• Ejercicio: Transcribe sin cambios el fragmento del material que comienza en la línea que contiene "When you get a moment, please read the pressure" y termina en la línea que contiene "Shown: 125 psi", ambas incluidas.

• Datos proporcionados:
◆ ◆ ◆ ◆ ◆ ◆ ◆

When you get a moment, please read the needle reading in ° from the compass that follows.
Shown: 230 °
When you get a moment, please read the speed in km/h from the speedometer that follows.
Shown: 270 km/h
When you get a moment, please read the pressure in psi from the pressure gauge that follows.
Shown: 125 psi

◆ ◆ ◆ ◆ ◆ ◆ ◆

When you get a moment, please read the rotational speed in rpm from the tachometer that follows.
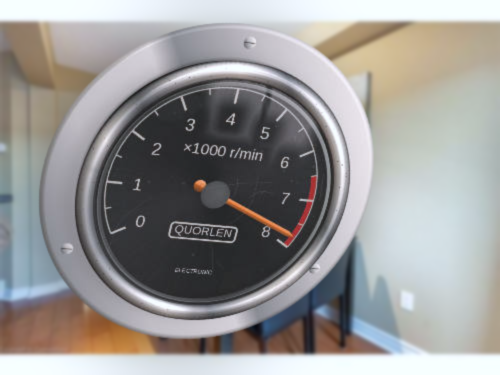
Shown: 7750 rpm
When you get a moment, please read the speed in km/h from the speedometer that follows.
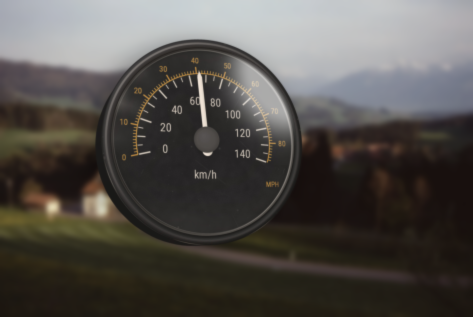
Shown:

◆ ◆ ◆ ◆ ◆ ◆ ◆

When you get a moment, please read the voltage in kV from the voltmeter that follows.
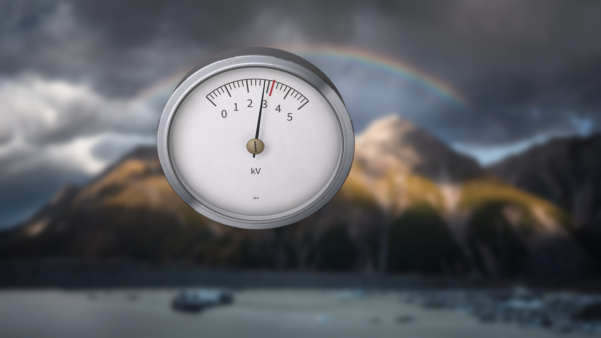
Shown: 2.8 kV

◆ ◆ ◆ ◆ ◆ ◆ ◆

• Respuesta:
When you get a moment, please read the pressure in psi from the pressure gauge that follows.
Shown: 125 psi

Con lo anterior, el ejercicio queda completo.